After the discussion in this thread I was wondering if there is in Julia 0.7 a way to get a NamedTuple starting from a struct. For example:

julia> struct Person
       age::Float64
       name::String
       end

julia> p = Person(34, "Jane")
Person(34.0, "Jane")

julia> (;(v=>getfield(p, v) for v in fieldnames(typeof(p)))...)
(age = 34.0, name = "Jane")

Is there a built-in function for this or is this the recommended way to go from a given struct to NamedTuple? The application I have in mind is from the thread linked above: saving an Array of struct in tabular format (as several columns) using NamedTuples (it would work very well with JuliaDB).


#2

Since any particular instance of a NamedTuple is a functional subset of a named struct type, it seems like you could just open an issue on the table package to remove the type restriction / enable support for use with any type.


#3

I had quite some fun with this one. I think the recommended way is the following way via generated functions (you proposed the naive way):

to_named_tuple_naive(p) = (; (v=>getfield(p, v) for v in fieldnames(typeof(p)))...)

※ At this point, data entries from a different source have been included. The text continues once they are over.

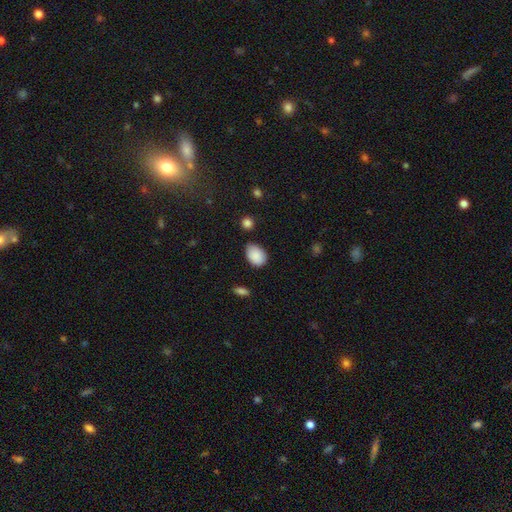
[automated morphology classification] Overall: smooth (88%). How rounded: in between (79%). Merging: none (69%).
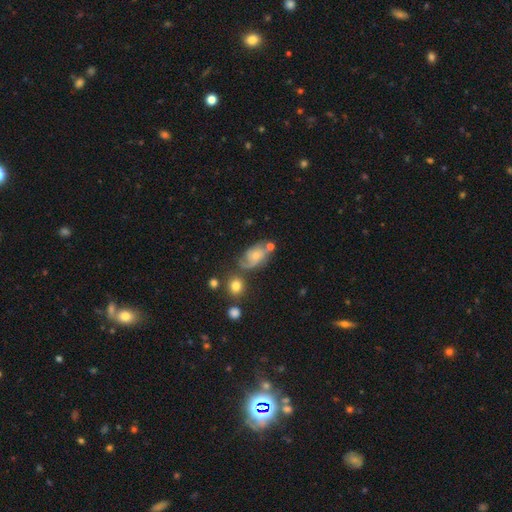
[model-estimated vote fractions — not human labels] Q: Smooth or featured?
A: featured or disk (62%); runner-up: smooth (29%)
Q: Edge-on disk?
A: no (96%); runner-up: yes (4%)
Q: Bar?
A: no (75%); runner-up: weak (22%)
Q: Spiral arms?
A: yes (87%); runner-up: no (13%)
Q: Spiral winding?
A: medium (42%); runner-up: tight (35%)
Q: Spiral arm count?
A: 2 (49%); runner-up: can't tell (22%)
Q: Bulge size?
A: small (55%); runner-up: moderate (37%)
Q: Merging?
A: none (49%); runner-up: minor disturbance (25%)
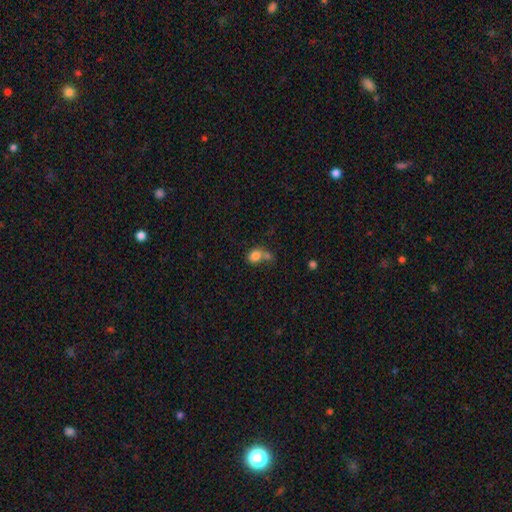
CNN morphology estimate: smooth-or-featured: smooth: 80% | star or artifact: 10% | featured or disk: 9%
  how-rounded: round: 60% | in between: 39% | cigar-shaped: 1%
  merging: merger: 47% | none: 35% | minor disturbance: 11% | major disturbance: 7%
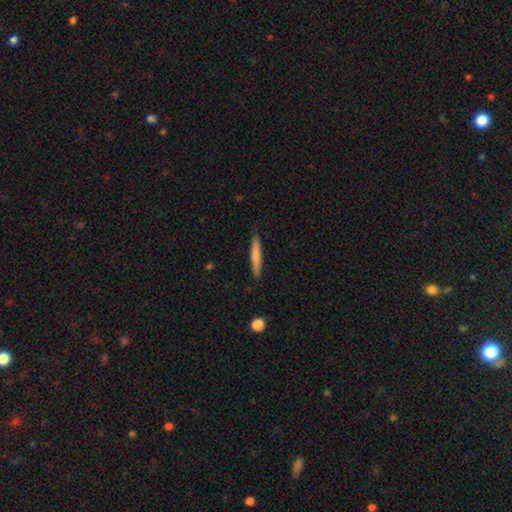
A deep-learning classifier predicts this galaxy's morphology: smooth_or_featured: smooth (p=0.73) [alt: featured or disk p=0.22]
how_rounded: cigar-shaped (p=0.94) [alt: in between p=0.05]
merging: none (p=0.89) [alt: minor disturbance p=0.08]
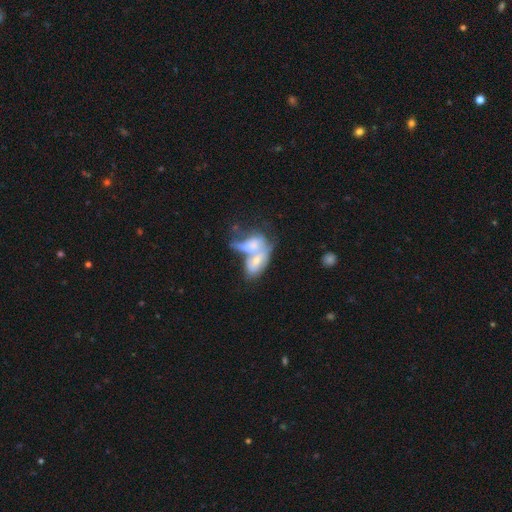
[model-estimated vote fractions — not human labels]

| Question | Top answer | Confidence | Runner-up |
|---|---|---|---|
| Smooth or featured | featured or disk | 47% | smooth (44%) |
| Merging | merger | 71% | major disturbance (11%) |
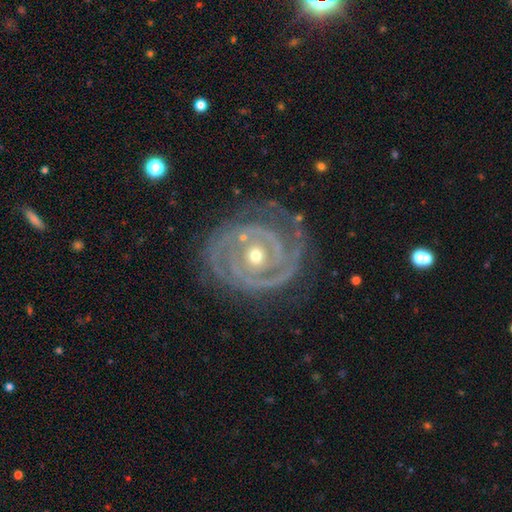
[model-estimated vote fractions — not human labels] This appears to be a featured or disk galaxy (91%) with no bar (67%), 2 (57%) tight (82%) spiral arms (97%) and a moderate central bulge (51%). Merging: none (75%).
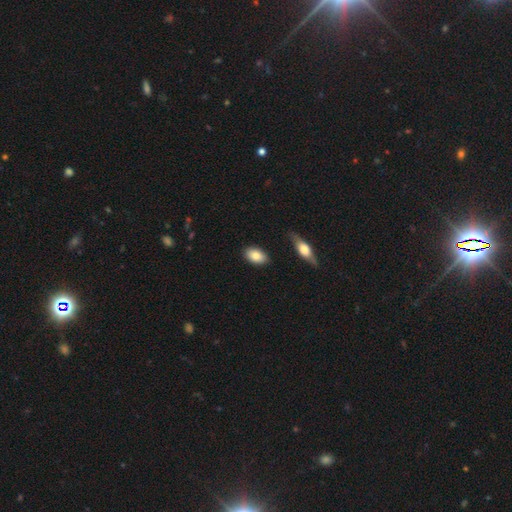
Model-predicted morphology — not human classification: Overall: smooth (82%). How rounded: in between (90%). Merging: none (84%).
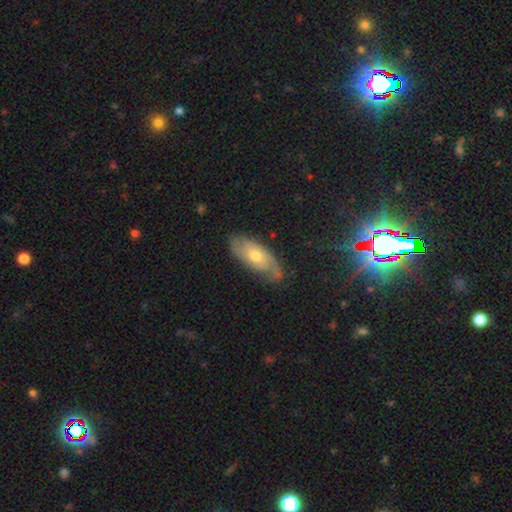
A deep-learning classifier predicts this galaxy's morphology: Q: Smooth or featured?
A: featured or disk (67%); runner-up: smooth (26%)
Q: Edge-on disk?
A: no (89%); runner-up: yes (11%)
Q: Bar?
A: no (69%); runner-up: weak (27%)
Q: Spiral arms?
A: yes (89%); runner-up: no (11%)
Q: Spiral winding?
A: tight (55%); runner-up: medium (33%)
Q: Spiral arm count?
A: 2 (50%); runner-up: can't tell (30%)
Q: Bulge size?
A: moderate (62%); runner-up: small (29%)
Q: Merging?
A: none (71%); runner-up: minor disturbance (21%)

gentup(struct_T) = NamedTuple{( fieldnames(struct_T)...,), Tuple{(fieldtype(struct_T,i) for i=1:fieldcount(struct_T))...}}

@generated function to_named_tuple_generated(x)
           nt = Expr(:quote, gentup(x))
           tup = Expr(:tuple)
           for i=1:fieldcount(x)
               push!(tup.args, :(getfield(x, $i)) )
           end
           return :($nt($tup))
       end

So, let’s compare!

using BenchmarkTools
struct Person
       age::Float64
       name::String
       end

struct point
    x::Float64 
    y::Float64 
end
pers=Person(34, "Jane")
pt = point(3.4, 4.5)
@show to_named_tuple_naive(pers);
#to_named_tuple_naive(pers) = (age = 34.0, name = "Jane")
@show to_named_tuple_generated(pers);
#to_named_tuple_generated(pers) = (age = 34.0, name = "Jane")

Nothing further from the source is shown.